Last spring Calvary Baptist Church in Paterson, N.J., faced foreclosure after it was unable to pay its $30,000 per month mortgage.
The strain of possible financial ruin and even shutting the church after 125 years, tested the faith of its congregants and the senior minister, Rev. Dr. Albert Rowe.
"[The bank] filed the papers," Rowe said. "There was a date set for us to have a hearing but I did not think that we would lose the church ... I always had faith that, you want to call it a miracle, or something would happen. I always believed that."
Calvary isn't alone in its financial predicament.
According to real estate watchdog CoStar Group, there's been a dramatic rise in church foreclosures: 200 since 2008, up from just hand full a couple of years before.
According to CoStar's senior real-estate strategist: "It runs the gamut as far as sizes and denominations. And the economy seems to have hit all churches equally."
But not everyone is seeing gloom and doom.

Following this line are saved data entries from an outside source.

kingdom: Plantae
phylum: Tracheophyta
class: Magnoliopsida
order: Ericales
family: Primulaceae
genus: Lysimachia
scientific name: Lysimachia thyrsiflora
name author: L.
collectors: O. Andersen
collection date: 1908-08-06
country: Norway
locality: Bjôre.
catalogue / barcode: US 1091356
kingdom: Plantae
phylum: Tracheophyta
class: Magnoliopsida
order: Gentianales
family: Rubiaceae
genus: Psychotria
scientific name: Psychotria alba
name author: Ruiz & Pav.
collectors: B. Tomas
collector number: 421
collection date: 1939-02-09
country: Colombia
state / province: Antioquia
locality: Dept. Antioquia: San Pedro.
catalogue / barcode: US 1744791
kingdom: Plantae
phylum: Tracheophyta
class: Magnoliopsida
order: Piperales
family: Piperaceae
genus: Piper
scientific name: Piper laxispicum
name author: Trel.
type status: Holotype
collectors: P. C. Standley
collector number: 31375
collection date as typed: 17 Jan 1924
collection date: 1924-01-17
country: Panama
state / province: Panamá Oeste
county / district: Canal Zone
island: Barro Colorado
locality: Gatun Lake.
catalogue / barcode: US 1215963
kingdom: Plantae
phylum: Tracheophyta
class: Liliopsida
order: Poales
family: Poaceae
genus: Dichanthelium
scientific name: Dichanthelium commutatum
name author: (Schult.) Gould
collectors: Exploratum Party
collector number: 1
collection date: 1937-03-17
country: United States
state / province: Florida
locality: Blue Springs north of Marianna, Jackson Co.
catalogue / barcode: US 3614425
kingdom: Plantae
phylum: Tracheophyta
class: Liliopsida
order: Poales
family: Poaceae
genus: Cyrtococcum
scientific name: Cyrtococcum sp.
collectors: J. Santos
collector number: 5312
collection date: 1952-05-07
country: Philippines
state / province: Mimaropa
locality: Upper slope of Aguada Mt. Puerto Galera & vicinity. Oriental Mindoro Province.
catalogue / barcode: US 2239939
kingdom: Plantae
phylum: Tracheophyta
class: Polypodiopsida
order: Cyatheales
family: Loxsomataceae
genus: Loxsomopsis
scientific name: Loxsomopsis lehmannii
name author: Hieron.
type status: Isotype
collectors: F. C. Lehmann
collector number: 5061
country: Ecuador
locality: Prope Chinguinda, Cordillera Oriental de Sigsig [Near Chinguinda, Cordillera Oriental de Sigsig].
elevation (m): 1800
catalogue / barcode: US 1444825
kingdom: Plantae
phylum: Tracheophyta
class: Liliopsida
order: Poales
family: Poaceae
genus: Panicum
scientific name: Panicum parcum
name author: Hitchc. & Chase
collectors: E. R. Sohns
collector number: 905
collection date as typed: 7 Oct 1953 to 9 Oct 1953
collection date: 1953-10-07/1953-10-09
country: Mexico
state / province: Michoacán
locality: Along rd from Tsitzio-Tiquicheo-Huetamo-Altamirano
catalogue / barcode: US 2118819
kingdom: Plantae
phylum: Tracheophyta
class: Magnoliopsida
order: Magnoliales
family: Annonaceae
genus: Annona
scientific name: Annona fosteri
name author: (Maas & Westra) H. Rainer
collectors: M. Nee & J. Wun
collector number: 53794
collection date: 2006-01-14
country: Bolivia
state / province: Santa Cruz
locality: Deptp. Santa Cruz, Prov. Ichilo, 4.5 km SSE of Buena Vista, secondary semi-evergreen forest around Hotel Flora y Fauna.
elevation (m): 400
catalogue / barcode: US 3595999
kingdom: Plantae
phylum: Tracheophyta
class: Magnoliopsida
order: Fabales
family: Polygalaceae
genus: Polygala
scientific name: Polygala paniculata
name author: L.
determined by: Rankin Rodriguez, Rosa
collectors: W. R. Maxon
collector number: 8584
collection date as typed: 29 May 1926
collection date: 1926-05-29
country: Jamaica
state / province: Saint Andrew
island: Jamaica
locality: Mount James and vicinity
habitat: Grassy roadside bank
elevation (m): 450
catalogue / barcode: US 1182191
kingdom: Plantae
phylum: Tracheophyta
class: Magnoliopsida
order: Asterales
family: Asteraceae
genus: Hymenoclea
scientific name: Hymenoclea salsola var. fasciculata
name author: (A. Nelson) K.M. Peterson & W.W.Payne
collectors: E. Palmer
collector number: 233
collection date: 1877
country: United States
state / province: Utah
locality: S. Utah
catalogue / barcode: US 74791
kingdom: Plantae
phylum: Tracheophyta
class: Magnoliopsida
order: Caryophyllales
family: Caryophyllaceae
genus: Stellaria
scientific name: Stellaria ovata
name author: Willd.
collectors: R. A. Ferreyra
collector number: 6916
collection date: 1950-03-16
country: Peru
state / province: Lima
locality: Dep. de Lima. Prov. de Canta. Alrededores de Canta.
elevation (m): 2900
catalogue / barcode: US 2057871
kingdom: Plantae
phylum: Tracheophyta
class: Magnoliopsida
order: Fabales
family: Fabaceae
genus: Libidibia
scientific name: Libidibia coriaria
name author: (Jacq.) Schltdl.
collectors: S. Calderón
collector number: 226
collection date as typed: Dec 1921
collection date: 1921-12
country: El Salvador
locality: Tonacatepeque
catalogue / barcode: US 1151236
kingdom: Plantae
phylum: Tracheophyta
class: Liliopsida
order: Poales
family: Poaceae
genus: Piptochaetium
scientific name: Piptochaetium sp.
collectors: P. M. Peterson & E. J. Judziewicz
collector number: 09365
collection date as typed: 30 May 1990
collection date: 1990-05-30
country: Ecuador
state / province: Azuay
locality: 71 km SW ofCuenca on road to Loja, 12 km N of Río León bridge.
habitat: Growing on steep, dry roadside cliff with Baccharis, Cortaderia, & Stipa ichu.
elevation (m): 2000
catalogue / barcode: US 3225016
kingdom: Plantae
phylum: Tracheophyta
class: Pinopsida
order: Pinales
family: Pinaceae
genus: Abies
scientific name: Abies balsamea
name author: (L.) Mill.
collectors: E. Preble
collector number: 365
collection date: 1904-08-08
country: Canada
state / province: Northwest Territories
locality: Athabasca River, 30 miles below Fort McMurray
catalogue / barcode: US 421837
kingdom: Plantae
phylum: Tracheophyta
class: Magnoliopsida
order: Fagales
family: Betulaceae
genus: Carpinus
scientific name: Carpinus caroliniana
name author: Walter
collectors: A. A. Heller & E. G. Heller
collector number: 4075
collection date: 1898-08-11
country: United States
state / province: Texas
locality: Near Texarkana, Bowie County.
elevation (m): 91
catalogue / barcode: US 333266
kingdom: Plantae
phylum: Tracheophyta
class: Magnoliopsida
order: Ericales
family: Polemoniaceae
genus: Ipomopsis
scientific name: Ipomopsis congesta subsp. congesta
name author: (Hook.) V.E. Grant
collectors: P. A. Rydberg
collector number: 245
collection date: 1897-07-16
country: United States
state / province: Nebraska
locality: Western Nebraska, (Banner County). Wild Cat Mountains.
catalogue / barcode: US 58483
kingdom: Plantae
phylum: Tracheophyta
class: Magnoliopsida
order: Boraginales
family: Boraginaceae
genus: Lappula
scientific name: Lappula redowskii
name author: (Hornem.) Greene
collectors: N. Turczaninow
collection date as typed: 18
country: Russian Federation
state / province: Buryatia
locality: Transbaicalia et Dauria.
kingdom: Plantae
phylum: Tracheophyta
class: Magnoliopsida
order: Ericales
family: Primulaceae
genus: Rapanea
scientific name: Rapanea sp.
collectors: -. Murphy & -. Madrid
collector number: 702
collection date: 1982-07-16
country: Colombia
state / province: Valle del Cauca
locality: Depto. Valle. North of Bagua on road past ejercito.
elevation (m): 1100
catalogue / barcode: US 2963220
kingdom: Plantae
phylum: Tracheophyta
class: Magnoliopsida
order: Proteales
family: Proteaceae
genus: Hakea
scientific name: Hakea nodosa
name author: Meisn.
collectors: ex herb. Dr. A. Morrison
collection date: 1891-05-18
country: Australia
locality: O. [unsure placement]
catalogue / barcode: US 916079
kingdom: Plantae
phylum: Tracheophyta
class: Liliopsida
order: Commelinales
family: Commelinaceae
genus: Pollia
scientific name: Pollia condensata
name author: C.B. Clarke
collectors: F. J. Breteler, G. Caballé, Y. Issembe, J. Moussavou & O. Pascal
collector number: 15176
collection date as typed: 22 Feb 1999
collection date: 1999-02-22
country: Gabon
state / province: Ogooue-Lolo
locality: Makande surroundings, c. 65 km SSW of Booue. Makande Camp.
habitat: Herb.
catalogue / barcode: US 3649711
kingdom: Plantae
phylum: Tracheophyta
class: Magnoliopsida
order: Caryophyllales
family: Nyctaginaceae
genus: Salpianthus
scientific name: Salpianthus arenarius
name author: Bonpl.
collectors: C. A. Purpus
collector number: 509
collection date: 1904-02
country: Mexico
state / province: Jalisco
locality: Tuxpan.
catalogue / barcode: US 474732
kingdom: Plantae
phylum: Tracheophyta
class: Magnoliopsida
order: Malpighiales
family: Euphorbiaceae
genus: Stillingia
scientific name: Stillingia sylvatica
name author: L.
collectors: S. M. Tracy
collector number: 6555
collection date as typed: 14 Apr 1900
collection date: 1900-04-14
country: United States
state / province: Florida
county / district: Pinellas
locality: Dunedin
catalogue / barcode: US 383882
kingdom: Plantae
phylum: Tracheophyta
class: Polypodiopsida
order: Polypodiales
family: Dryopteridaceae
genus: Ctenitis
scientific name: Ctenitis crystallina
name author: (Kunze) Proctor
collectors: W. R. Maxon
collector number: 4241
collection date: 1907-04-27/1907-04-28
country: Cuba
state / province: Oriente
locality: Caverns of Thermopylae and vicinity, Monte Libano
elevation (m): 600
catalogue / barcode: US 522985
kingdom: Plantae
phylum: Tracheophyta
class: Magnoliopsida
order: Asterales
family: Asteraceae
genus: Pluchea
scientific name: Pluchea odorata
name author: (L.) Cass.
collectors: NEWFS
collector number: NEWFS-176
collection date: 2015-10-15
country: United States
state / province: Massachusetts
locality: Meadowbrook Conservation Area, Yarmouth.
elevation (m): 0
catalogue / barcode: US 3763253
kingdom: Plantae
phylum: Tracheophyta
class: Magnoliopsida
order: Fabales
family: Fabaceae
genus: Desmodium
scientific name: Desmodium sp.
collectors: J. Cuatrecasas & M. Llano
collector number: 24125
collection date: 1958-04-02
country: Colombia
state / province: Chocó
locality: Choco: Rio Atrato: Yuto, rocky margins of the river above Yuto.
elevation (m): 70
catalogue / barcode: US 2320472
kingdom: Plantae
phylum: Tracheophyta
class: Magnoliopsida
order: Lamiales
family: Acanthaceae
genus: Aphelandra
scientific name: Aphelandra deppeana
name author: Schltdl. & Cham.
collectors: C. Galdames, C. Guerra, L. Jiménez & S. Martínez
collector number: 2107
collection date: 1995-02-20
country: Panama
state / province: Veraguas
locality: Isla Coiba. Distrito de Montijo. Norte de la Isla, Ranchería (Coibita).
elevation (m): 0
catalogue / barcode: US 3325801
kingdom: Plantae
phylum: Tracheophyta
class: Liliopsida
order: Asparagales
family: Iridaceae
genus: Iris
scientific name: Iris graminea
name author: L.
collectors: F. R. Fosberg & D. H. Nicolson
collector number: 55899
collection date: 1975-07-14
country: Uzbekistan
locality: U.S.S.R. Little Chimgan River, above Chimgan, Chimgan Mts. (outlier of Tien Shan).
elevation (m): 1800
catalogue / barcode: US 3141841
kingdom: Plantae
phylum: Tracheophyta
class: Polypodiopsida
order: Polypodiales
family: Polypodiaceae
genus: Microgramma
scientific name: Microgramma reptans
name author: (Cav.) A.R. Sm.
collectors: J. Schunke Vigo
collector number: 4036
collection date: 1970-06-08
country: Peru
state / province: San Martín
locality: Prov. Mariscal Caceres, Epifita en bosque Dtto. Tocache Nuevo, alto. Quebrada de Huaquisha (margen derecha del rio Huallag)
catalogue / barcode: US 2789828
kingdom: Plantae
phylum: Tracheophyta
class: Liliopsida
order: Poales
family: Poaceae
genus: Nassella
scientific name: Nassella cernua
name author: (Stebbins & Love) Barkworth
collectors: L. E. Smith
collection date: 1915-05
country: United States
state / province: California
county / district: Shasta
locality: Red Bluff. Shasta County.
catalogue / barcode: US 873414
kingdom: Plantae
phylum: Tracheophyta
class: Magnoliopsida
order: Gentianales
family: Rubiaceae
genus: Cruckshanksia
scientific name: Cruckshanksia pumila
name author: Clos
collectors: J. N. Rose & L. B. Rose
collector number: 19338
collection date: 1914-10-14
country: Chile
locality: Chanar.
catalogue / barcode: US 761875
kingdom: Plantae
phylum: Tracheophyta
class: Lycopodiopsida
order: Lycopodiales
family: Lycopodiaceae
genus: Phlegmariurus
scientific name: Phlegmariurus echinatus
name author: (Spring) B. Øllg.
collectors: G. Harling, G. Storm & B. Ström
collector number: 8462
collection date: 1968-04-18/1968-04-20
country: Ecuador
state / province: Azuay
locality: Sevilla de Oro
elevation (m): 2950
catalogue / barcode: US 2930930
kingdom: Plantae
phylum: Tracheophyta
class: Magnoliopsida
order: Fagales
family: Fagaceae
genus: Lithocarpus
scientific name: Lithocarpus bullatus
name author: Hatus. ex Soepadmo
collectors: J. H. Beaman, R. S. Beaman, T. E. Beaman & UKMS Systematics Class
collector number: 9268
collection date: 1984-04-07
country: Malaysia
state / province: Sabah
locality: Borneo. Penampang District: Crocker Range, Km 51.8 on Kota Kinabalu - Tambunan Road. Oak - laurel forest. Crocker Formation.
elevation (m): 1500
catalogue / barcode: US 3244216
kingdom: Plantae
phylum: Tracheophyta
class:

"When you do the math it sounds like we had a tsunami of church foreclosures," said Simeon May, CEO of the National Association of Church Business Administration. "But when you think about the fact that there are over 300 thousand churches in the country and 200 of them filed for foreclosure, that's very miniscule number."
May points to the success of megachurches like First Baptist Dallas, which just imploded part of a city block back in October 2010, to make room for a $115 million building project.
Also, on the whole, church donations were down just three percent in 2010, May said.
But May also admits there is great disparity among the haves and have not's among houses of worship. Even if a church is not threatened by foreclosure or bankruptcy, some may still struggle financially.
"About half of the churches that we've talked to have reported some staff layoffs which is just really unheard of in the church world," May said. "And even a larger percentage have frozen or reduced staff benefits."
The key factor for a church's financial health is the unemployment rate. Many people support the church in proportion to their income. Reduced income equals reduced giving. No income means no charitable giving.
"If corporations resume hiring and increase the rate of hiring, then the churches will have parishioners who have more money to tithe which will help them pay their mortgages, so really all goes back to the economy," said Chris Macke, Sr., a real estate strategist for CoStar Group.
Pastor Rowe's saving grace was his entire pension. He and several other church members used their personal funds to prevent the church's financial collapse. Its money he's confident will be repaid once the economy improves.
"I just took it out and I really didn't think it was a big deal," Rowe said. "I haven't gotten any of my money back yet, but I'm sure I will get it back."
And that, he says, is ultimately in the hands of a higher power.